If I were a better blogger/person, I would have already have written my 2015 round-up and published it in the sweet spot between Christmas and New Year when there’s a flurry of such posts.
Instead, I was caught up in a flurry of holiday hosting and socialising which has only just come to an end. As John Lennon might have said, life is what happens when you’re not busy making other plans.
While I was experiencing 2015, it often felt like the lows were getting the better of the highs but looking back I can see there were a few ‘champagne moments’ along the way.
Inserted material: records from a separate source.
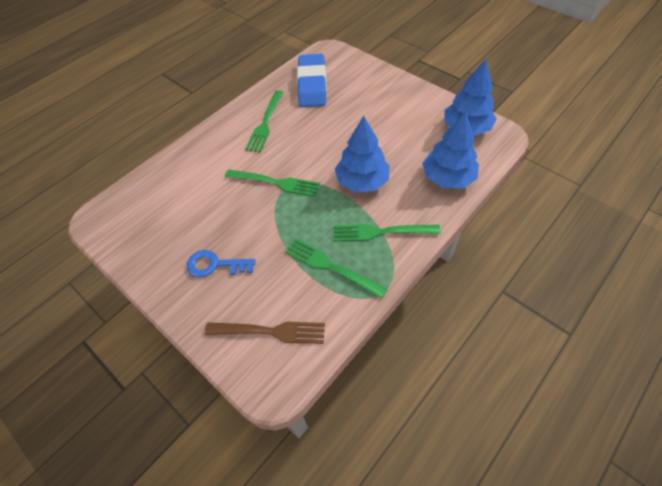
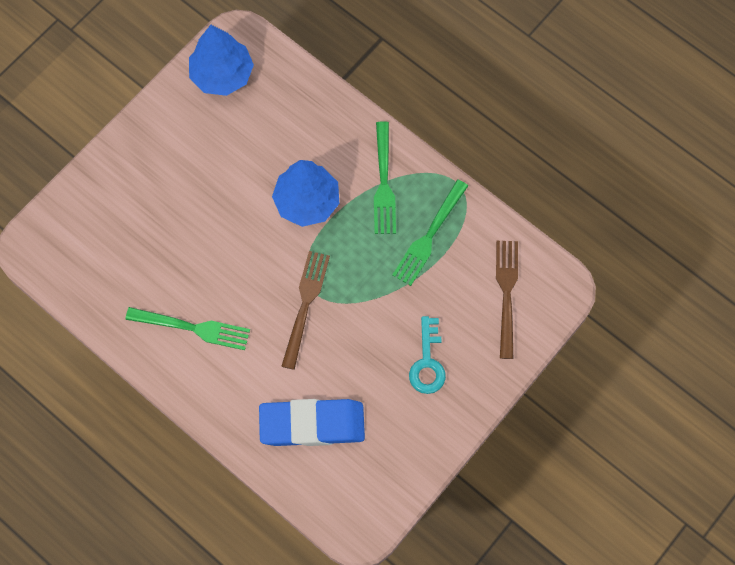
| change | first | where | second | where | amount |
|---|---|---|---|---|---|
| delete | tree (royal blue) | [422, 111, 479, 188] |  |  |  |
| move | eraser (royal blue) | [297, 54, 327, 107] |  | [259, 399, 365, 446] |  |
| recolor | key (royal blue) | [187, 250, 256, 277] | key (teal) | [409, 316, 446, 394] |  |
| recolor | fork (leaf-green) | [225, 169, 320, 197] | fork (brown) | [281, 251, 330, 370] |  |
So, without further ado, here’s a brief round-up of the key events from possibly the most eventful year in my life.
- Going freelance as a digital communications specialist and working with the lovely team at Helpful Technology to deliver their digital confidence and skills programme across Whitehall.
- Launching Open Rights Group Birmingham and working with passionate and principled people to protect and promote human rights in the digital age and oppose the Government’s controversial Investigatory Powers Bill.
- Getting involved with my local Labour Party in Bournville, helping my local MP Steve McCabe more than double his majority at the General Election in May and creating the Cats of the Campaign Trail blog.
- Photographing Birmingham Beer Bash for the third year in a row and having my photograph of Dismaland picked up by media outlets both here in the UK and abroad.
- Getting some much-needed good news towards the ends of the year about health issues which have affected my family throughout 2015.
- Being made redundant from my role as Communications Manager for ARK Kings Academy in Birmingham, due to a funding shortfall.
- Worries over family health issues, which thankfully improved as 2015 drew to a close.
- The stomach-churning feeling so many of us got at 10.01 pm on 7 May, when the exit polls announced the Conservatives would get the seats they needed to form a government and I would have to retire my Hell Yeah, I’m Voting Labour T-shirt.
- Watching Labour’s Andy Burnham put up virtually no opposition to the Government’s proposed Investigatory Powers Bill, even when Amnesty International (along with many other respected individuals and groups) have said the bill would effectively legalise mass surveillance put the UK government’s compliance with international law in disarray.
- Watching David Cameron use the fear, uncertainty and anger generated by the awful Paris attacks to secure parliamentary approval for bombing Syria and stooping to a new personal low by labelling opponents of bombing ‘terrorist sympathisers‘.